Rosa Parks honored with Congressional Gold Medal
June 15, 1999
WASHINGTON (CNN) -- Hundreds of people gathered in the rotunda of the U.S. Capitol on Tuesday as President Clinton and top lawmakers honored civil rights pioneer Rosa Parks with the prestigious Congressional Gold Medal of Honor.
"This medal is encouragement for all of us to continue until all have rights," said Parks, 86, during her brief remarks.
Parks' refusal to give up her bus seat to a white passenger in Montgomery, Alabama, on December 5, 1955, triggered a black boycott of the city's bus system that lasted more than a year and eventually led to laws that ended legalized segregation.
The bill to honor Parks with the Congressional Award was sponsored by Rep. Julia Carson (D-Indiana) and Sen. Spencer Abraham (R-Michigan). It passed both houses of Congress by wide margins and was signed into law by Clinton.

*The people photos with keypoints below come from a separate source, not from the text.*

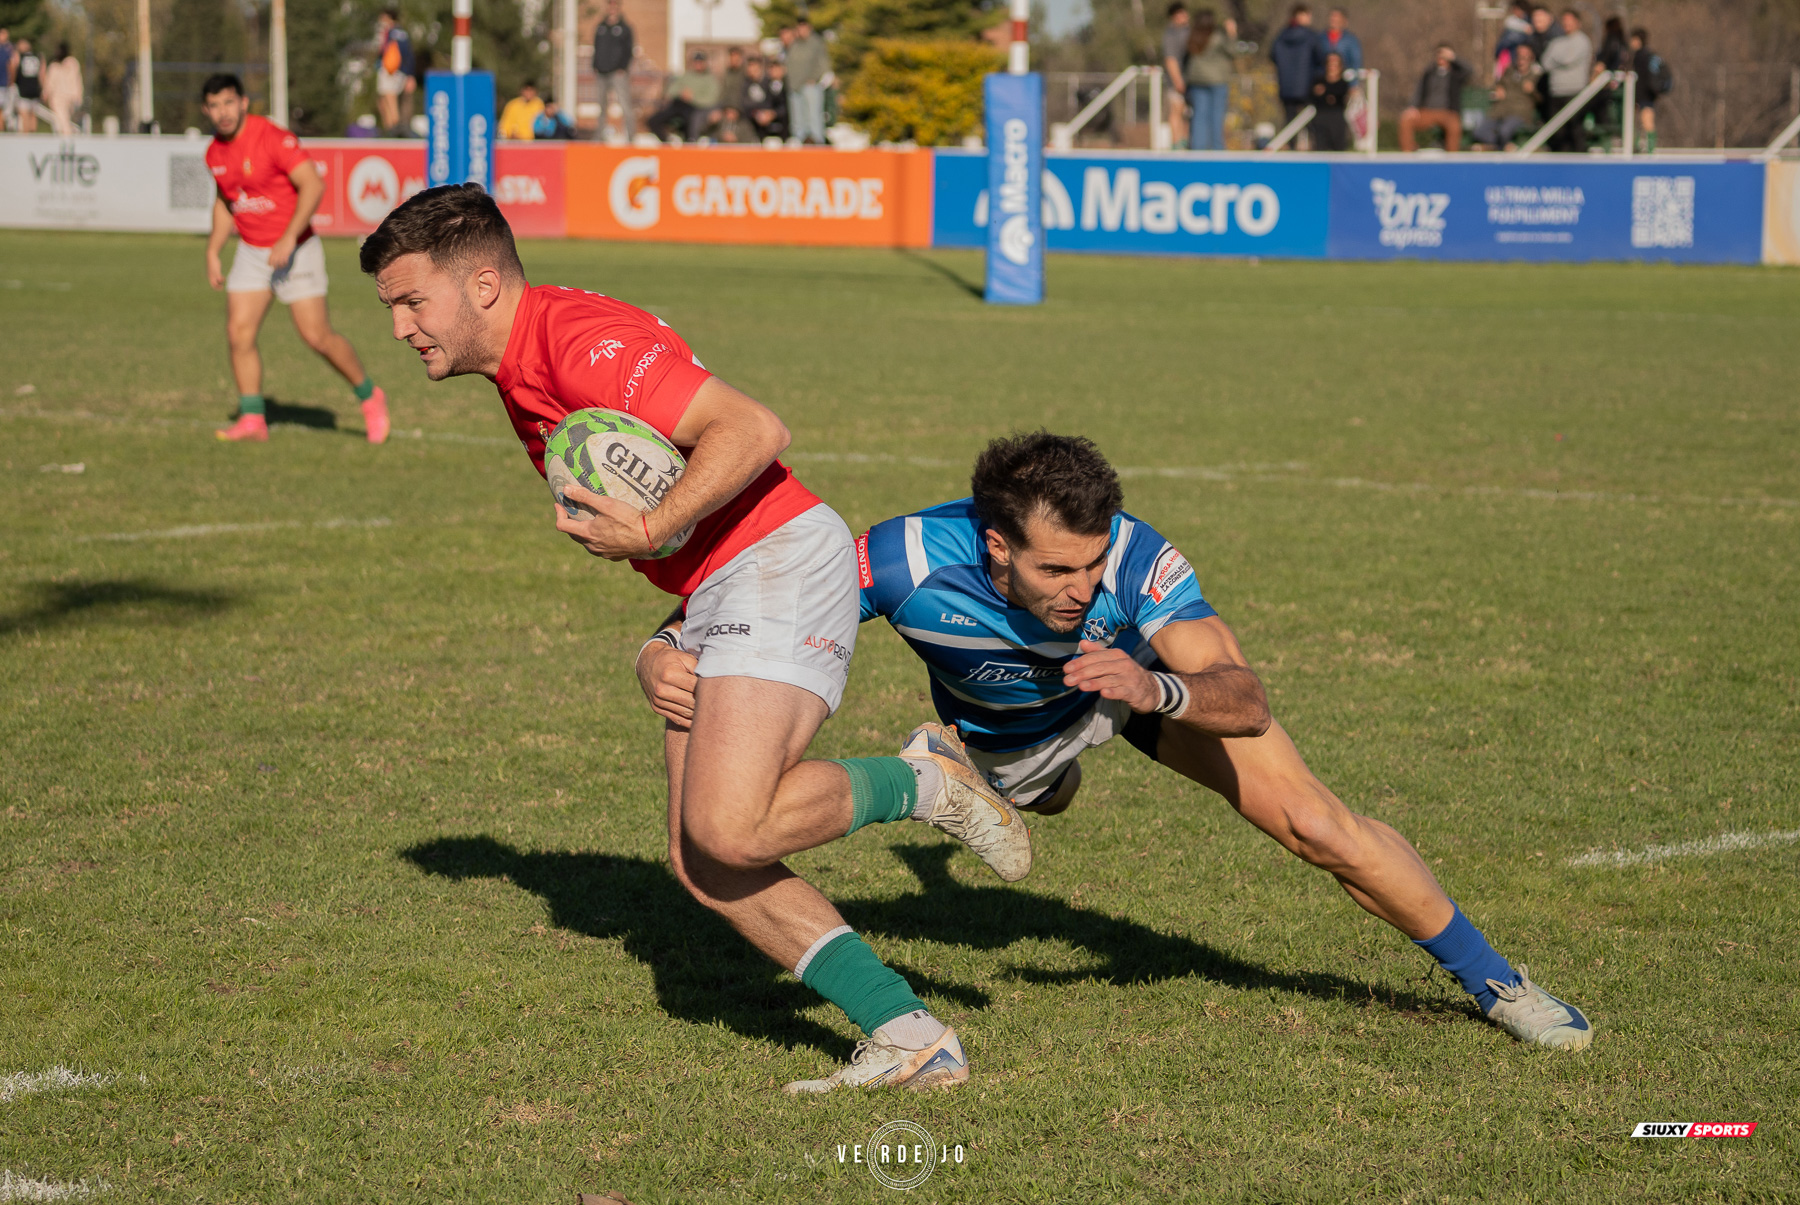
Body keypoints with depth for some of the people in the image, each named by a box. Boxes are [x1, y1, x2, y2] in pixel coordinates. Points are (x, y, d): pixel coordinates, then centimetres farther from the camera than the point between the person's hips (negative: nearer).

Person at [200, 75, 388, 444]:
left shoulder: (273, 138, -19)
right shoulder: (215, 153, 5)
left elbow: (313, 185, -25)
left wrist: (289, 238, -29)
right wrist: (212, 252, 13)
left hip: (295, 249, -6)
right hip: (251, 251, 6)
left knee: (317, 336, -6)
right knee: (239, 332, -7)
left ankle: (369, 396, 14)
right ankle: (252, 418, 0)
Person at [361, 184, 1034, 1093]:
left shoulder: (577, 338, -16)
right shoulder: (520, 376, 17)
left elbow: (752, 430, -23)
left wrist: (651, 530, -26)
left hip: (779, 565, -10)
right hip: (711, 600, 10)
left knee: (732, 831, -23)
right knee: (700, 862, 0)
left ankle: (926, 784, 2)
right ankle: (910, 1038, -1)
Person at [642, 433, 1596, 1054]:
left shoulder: (1135, 560, -43)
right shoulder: (909, 560, -42)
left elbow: (1245, 701, -46)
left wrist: (1158, 690, -66)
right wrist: (664, 665, -50)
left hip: (1146, 679, -1)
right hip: (1003, 734, 1)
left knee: (1315, 825, -11)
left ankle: (1489, 979, 10)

"It is not an exaggeration to say that American history has moved through and with Rosa Parks. ... This modest woman transformed an act designed to perpetuate the harsh rule of Jim Crow into the spark that ignited a determined and righteous crusade," Abraham said.
The audience of 650 people included House Speaker Dennis Hastert (R-Illinois) and Minority Leader Dick Gephardt (D-Missouri), who both made remarks honoring Parks.
Many members of the civil rights community attended, including some of the "Little Rock Nine," the black students at the center of the school desegregation crisis that drew nationwide attention in 1957.
Parks joins a select group in receiving the Congressional Gold Medal, the highest award bestowed by the U.S. government.
The first such award was given to Gen. George Washington in 1776.
"In so many ways Rosa Parks brought America home to our founders' dream," Clinton said.
"We must never ever, when this ceremony is over, forget about the power of ordinary people to stand in the fire for the cause of human dignity," he said.
Seven other Congressional Gold Medals have been awarded during the Clinton administration. Recipients include the Rev. Billy Graham in 1996 and Frank Sinatra and Mother Teresa in 1997.